Novel Heat Exchanger • A primary fluid circulating in a central tube (blue) is located inside a hollow cylinder forming a spiral flow containing the secondary fluid (orange) • The inner primary pin can easily be extracted from the secondary cylinder, thus ensuring the two fluids are kept separate (no leak-through) and can be sent for maintenance in different zones
Novel Heat Exchanger /2 • The primary hotter fluid reverses at the end of the central pin and exits from the same side • The secondary fluid travels in a spiral around the primary container and is in contact with it through a double-wall which serves as an extra barrier but does degrade the performance • The design is nevertheless able to evacuate 100 kW in a very compact design
Primary Loop Design • Design allows certain minimal functions to be performed such as: • Drainage: full redundancy and external evacuation • On-line Filtering on bypass line • Large pressurizer able to also collect spallation gases • Detachable primary/secondary HEX interface • HEX bypass for thermal control • All control valves manual/pneumatic
Secondary Loop Design • Secondary loop fits inside a detachable truss located inside the primary truss, from which it is distinct • Heat evacuation by air heat exchanger using forced heat convection to dump heat to laboratory • Pump using permanent magnet and conventional motor (diversity + ease of maintenance) • Interface with primary limited to barrel of heat exchanger sliding over primary pin
Neutronics Analysis • Neutronics analysis in terms of shielding to allow ease of maintenance. Space is limited but should be sufficient • DPA analysis of samples, Optimization of reflectors to concentrate hard spectrum flux inside a limited volume • DPA and heat deposition analysis of window leading to stress analysis and lifetime prediction (~ end of December 2013)
Neutronics Analysis / 2 – Power Deposition (W/cm3) • Very detailed model allowing great depth of investigation into every aspect of the design.

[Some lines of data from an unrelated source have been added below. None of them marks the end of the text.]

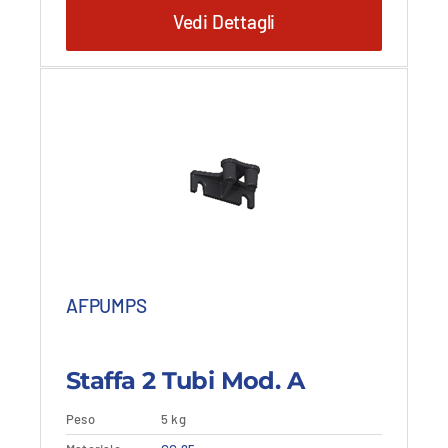
prezzo
prezzo
Vedi Dettagli
originale
attuale
era:
è:
31,72 €.
19,03 €.
AFPUMPS
Staffa 2 Tubi Mod. A
Peso
5 kg
Aggiungi al carrello
Vedi dettagli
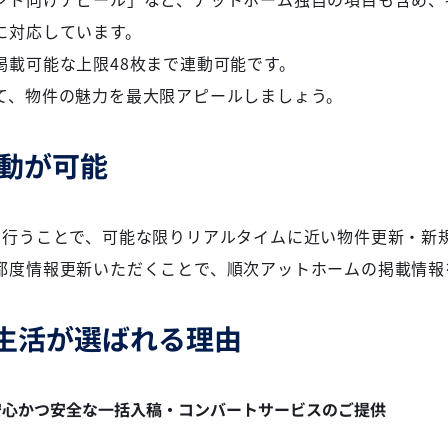
に対応しています。
掲載可能な上限48枚まで連動可能です。
て、物件の魅力を最大限アピールしましょう。
連動が可能
く行うことで、可能な限りリアルタイムに近い物件更新・新
都度情報更新いただくことで、順次アットホームの掲載情報
生活が選ばれる理由
安心かつ安全な一括入稿・コンバートサービスのご提供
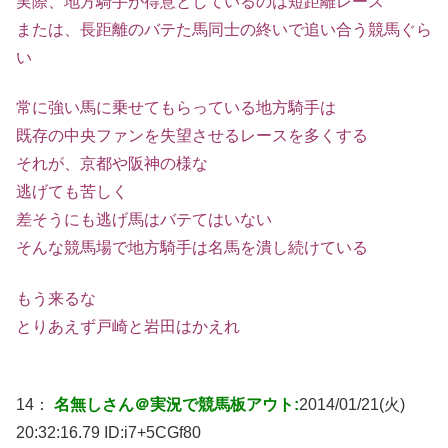
実際、地方騎手が得意としているのは短距離レース
または、長距離のバテた馬同士の終いで追い合う競馬ぐら
い
常に強い馬に乗せてもらっている地方騎手は
既存の中央ファンを失望させるレースを多くする
それが、京都や阪神の様な
逃げても苦しく
差そうにも逃げ馬はバテてはいない
そんな競馬場で地方騎手は名馬を潰し続けている
もう来るな
とりあえず戸崎と岩田はかえれ
14：
名無しさん＠実況で競馬板アウト:
2014/01/21(火)
20:32:16.79 ID:
i7+5CGf80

Neutronics Analysis / 3 – Sample Analysis • DPA values up to 0.4 DPA/month • Relative contribution from protons and neutrons depends on the position of the sample
Neutronics Analysis / 4 – Shielding Studies • Shielding dimensioning studies are currently underway • A mix of polyethylene and borated polyethylene with an iron neutron reflector around the target has yielded the best results so far
Follow-on activities • Follow-on proposal exists in the context of ENSAR2 • Budget of ~ 500 k€ • Goal is to measure effectiveness of cooling of beam window under simulated proton beam impact
Possible Cooperations • In the case of the IFMIF testing facility for ITER, a spallation source was proposed as a backup solution in the last annual report. T-MIF has a spectrum and neutron fluence which could fulfill the same criteria, albeit within a smaller volume • MYRRHA is approaching the detail design stage for which reliable material values are needed. The high fluence and fast spectrum of T-MIF can meet this requirement. • Contacts are on-going with the Japan Atomic Energy Agency’s transmutation Centre at J-Parc who have expressed an interest in the design and a visit is planned in January.
Concluding remarks • The most pressing difficulties in many of the new projects undertaken in high-power physics relate to materials and their performance. • Increasing the investigative qualities of the instruments for the physics infrastructure of tomorrow is crucially dependent on improving the survivability of the components, their serviceability, their environmental impact. All of which are related to material sciences. • There is a rationale for a facility such as T-MIF to meet the need for testing materials under extreme conditions of irradiation, corrosion, temperature and stress.